Set down, in full, every record in the block.

_Data records_

* * * * * * *

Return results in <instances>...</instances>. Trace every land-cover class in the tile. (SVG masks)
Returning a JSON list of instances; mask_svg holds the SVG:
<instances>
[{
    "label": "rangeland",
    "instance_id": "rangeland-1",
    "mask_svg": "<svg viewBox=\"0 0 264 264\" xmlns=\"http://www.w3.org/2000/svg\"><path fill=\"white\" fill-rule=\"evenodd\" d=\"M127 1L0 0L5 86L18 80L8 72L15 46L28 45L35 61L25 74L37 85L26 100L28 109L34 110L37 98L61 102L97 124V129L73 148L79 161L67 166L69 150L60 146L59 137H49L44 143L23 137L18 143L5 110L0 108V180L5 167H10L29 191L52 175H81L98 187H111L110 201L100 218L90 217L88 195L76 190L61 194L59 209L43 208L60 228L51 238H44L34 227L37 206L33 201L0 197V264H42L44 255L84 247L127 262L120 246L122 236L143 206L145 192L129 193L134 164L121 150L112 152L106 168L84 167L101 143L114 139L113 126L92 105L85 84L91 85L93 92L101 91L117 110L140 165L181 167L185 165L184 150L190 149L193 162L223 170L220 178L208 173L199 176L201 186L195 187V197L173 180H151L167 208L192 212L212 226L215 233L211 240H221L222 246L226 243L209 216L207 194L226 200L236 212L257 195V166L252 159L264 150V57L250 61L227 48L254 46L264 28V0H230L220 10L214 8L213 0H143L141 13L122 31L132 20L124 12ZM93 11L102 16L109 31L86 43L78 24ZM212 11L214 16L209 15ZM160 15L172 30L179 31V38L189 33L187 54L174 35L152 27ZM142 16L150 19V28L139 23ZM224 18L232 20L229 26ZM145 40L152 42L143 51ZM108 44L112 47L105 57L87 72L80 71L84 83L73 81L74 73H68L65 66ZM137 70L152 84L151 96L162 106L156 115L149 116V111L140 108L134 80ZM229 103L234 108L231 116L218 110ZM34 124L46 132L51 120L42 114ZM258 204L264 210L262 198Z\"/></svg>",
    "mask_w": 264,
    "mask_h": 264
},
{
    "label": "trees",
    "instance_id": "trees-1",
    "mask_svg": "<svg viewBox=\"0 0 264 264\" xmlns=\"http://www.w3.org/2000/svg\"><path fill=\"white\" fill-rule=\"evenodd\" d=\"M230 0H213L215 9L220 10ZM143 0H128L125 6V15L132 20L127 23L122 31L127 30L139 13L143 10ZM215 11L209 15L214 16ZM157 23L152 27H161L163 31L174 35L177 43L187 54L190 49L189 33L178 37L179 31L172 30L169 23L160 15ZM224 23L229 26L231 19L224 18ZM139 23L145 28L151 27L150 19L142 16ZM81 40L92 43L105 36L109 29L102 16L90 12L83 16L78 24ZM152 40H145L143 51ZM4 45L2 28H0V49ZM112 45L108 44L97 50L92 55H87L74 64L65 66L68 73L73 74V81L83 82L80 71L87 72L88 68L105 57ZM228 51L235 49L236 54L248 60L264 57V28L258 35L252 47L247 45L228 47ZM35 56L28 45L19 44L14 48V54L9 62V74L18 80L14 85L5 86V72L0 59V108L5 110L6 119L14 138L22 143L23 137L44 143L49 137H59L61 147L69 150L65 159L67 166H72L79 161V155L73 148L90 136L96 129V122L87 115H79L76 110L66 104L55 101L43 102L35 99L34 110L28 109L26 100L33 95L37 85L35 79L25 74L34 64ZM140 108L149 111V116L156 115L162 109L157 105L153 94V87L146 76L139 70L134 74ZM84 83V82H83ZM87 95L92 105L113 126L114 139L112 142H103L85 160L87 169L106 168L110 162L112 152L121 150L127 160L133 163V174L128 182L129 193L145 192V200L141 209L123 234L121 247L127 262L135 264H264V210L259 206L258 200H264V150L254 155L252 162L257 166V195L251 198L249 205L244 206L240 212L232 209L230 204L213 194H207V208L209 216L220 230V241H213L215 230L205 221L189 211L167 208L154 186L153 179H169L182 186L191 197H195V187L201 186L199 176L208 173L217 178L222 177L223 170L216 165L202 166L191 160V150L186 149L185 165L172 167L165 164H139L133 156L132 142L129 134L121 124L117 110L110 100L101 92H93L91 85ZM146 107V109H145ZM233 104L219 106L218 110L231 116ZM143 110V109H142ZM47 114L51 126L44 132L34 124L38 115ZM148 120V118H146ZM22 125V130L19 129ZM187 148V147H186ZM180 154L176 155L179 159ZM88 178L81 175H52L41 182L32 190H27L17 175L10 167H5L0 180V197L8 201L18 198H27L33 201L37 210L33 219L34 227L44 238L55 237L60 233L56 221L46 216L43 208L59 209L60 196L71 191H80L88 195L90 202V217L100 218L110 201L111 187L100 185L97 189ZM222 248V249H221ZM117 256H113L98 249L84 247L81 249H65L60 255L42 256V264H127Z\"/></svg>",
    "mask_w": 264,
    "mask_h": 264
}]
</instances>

* * * * * * *

_Correct response_
Return results in <instances>...</instances>. Trace every land-cover class in the tile. (SVG masks)
Returning a JSON list of instances; mask_svg holds the SVG:
<instances>
[{
    "label": "rangeland",
    "instance_id": "rangeland-1",
    "mask_svg": "<svg viewBox=\"0 0 264 264\" xmlns=\"http://www.w3.org/2000/svg\"><path fill=\"white\" fill-rule=\"evenodd\" d=\"M127 1L0 0L5 86L18 80L8 72L15 46L28 45L35 61L25 74L37 85L26 100L28 109L34 110L37 98L61 102L97 124V129L73 148L79 161L67 166L69 150L60 146L59 137H49L44 143L23 137L18 143L5 110L0 108V180L5 167H10L29 191L52 175H81L98 187H111L110 201L100 218L90 217L88 195L76 190L61 194L59 209L43 208L60 228L51 238H44L34 227L37 206L33 201L0 197V264H42L44 255L84 247L127 262L120 246L122 236L143 206L145 192L129 193L134 164L121 150L112 152L106 168L84 167L101 143L114 139L113 126L92 105L85 84L91 85L93 92L101 91L117 110L140 165L181 167L185 165L184 150L190 149L193 162L223 170L220 178L208 173L199 176L201 186L195 187V197L173 180H151L167 208L192 212L212 226L215 233L211 240H221L222 246L226 243L209 216L207 194L226 200L236 212L257 195V166L252 159L264 150V57L250 61L227 48L254 46L264 28V0H230L220 10L214 8L213 0H143L141 13L122 31L132 20L124 12ZM93 11L102 16L109 31L86 43L78 24ZM212 11L214 16L209 15ZM160 15L172 30L179 31V38L189 33L187 54L174 35L152 27ZM142 16L150 19V28L139 23ZM224 18L232 20L229 26ZM145 40L152 42L143 51ZM108 44L112 47L105 57L87 72L80 71L84 83L73 81L74 73H68L65 66ZM137 70L152 84L151 96L162 106L156 115L149 116V111L140 108L134 80ZM229 103L234 108L231 116L218 110ZM34 124L46 132L51 120L42 114ZM258 204L264 210L262 198Z\"/></svg>",
    "mask_w": 264,
    "mask_h": 264
},
{
    "label": "trees",
    "instance_id": "trees-1",
    "mask_svg": "<svg viewBox=\"0 0 264 264\" xmlns=\"http://www.w3.org/2000/svg\"><path fill=\"white\" fill-rule=\"evenodd\" d=\"M230 0H213L215 9L220 10ZM143 0H128L125 6V15L132 20L127 23L122 31L127 30L139 13L143 10ZM215 11L209 15L214 16ZM157 23L152 27H161L163 31L174 35L177 43L187 54L190 49L189 33L178 37L179 31L172 30L169 23L160 15ZM224 23L229 26L231 19L224 18ZM139 23L145 28L151 27L150 19L142 16ZM81 40L92 43L105 36L109 29L102 16L90 12L83 16L78 24ZM152 40H145L143 51ZM4 45L2 28H0V49ZM112 45L108 44L97 50L92 55H87L74 64L65 66L68 73L73 74V81L83 82L80 71L87 72L88 68L105 57ZM228 51L235 49L236 54L248 60L264 57V28L258 35L252 47L247 45L228 47ZM35 56L28 45L19 44L14 48V54L9 62V74L18 80L14 85L5 86V72L0 59V108L5 110L6 119L14 138L22 143L23 137L44 143L49 137H59L61 147L69 150L65 159L67 166H72L79 161V155L73 148L90 136L96 129V122L87 115H79L76 110L66 104L55 101L43 102L35 99L34 110L28 109L26 100L33 95L37 85L35 79L25 74L34 64ZM140 108L149 111V116L156 115L162 109L157 105L153 94V87L146 76L139 70L134 74ZM84 83V82H83ZM87 95L92 105L113 126L114 139L112 142H103L85 160L87 169L106 168L110 162L112 152L121 150L127 160L133 163V174L128 182L129 193L145 192V200L141 209L123 234L121 247L127 262L135 264H264V210L259 206L258 200H264V150L254 155L252 162L257 166V195L251 198L249 205L244 206L240 212L232 209L230 204L213 194H207V208L209 216L220 230V241H213L215 230L205 221L189 211L167 208L154 186L153 179H169L182 186L191 197H195V187L201 186L199 176L208 173L217 178L222 177L223 170L216 165L202 166L191 160V150L186 149L185 165L172 167L165 164H139L133 156L132 142L129 134L121 124L117 110L110 100L101 92H93L91 85ZM146 107V109H145ZM233 104L219 106L218 110L231 116ZM143 110V109H142ZM47 114L51 126L44 132L34 124L38 115ZM148 120V118H146ZM22 125V130L19 129ZM187 148V147H186ZM180 154L176 155L179 159ZM88 178L81 175H52L41 182L32 190H27L17 175L10 167H5L0 180V197L8 201L18 198H27L33 201L37 210L33 219L34 227L44 238L55 237L60 233L56 221L46 216L43 208L59 209L60 196L71 191H80L88 195L90 202V217L100 218L110 201L111 187L100 185L97 189ZM222 248V249H221ZM117 256H113L98 249L84 247L81 249H65L60 255L42 256V264H127Z\"/></svg>",
    "mask_w": 264,
    "mask_h": 264
}]
</instances>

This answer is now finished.